- [Activity] Read through the material below and find each line that has the word "about"; copy it.

++++++++++

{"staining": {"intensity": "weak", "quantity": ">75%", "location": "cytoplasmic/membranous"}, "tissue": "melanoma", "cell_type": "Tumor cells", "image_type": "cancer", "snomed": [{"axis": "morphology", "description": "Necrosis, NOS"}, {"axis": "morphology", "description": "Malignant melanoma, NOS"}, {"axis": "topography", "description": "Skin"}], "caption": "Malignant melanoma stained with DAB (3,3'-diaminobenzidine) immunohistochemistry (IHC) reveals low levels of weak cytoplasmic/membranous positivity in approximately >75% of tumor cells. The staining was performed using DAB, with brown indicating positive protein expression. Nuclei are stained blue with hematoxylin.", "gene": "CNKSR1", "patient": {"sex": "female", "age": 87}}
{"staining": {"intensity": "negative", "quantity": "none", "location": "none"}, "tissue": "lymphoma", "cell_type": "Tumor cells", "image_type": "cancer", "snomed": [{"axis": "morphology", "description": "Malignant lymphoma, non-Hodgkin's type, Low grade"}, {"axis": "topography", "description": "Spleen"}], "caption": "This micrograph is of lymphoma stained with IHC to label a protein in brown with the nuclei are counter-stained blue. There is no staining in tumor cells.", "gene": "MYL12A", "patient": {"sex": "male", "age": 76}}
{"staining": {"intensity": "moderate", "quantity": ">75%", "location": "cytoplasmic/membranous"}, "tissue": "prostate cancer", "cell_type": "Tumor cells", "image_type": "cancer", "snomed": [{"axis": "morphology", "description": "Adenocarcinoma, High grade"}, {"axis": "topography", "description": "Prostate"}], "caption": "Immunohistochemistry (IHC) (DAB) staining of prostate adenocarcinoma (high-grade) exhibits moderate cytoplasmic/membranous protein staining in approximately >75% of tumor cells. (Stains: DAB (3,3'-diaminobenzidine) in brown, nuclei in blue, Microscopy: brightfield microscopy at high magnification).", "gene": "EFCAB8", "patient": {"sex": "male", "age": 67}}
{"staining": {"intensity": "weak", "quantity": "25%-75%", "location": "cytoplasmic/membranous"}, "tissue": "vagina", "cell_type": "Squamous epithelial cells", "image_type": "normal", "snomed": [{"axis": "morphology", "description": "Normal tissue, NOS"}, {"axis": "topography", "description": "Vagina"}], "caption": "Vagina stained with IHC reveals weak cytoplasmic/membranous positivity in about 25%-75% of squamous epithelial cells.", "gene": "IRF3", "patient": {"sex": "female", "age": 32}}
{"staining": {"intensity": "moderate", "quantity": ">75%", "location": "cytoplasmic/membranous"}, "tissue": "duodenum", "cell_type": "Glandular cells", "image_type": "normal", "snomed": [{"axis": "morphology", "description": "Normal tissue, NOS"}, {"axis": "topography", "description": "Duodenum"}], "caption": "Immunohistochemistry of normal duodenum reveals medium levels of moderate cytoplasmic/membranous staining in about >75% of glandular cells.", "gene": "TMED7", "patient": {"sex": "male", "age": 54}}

++++++++++

- [Exercise output]
{"staining": {"intensity": "weak", "quantity": "25%-75%", "location": "cytoplasmic/membranous"}, "tissue": "vagina", "cell_type": "Squamous epithelial cells", "image_type": "normal", "snomed": [{"axis": "morphology", "description": "Normal tissue, NOS"}, {"axis": "topography", "description": "Vagina"}], "caption": "Vagina stained with IHC reveals weak cytoplasmic/membranous positivity in about 25%-75% of squamous epithelial cells.", "gene": "IRF3", "patient": {"sex": "female", "age": 32}}
{"staining": {"intensity": "moderate", "quantity": ">75%", "location": "cytoplasmic/membranous"}, "tissue": "duodenum", "cell_type": "Glandular cells", "image_type": "normal", "snomed": [{"axis": "morphology", "description": "Normal tissue, NOS"}, {"axis": "topography", "description": "Duodenum"}], "caption": "Immunohistochemistry of normal duodenum reveals medium levels of moderate cytoplasmic/membranous staining in about >75% of glandular cells.", "gene": "TMED7", "patient": {"sex": "male", "age": 54}}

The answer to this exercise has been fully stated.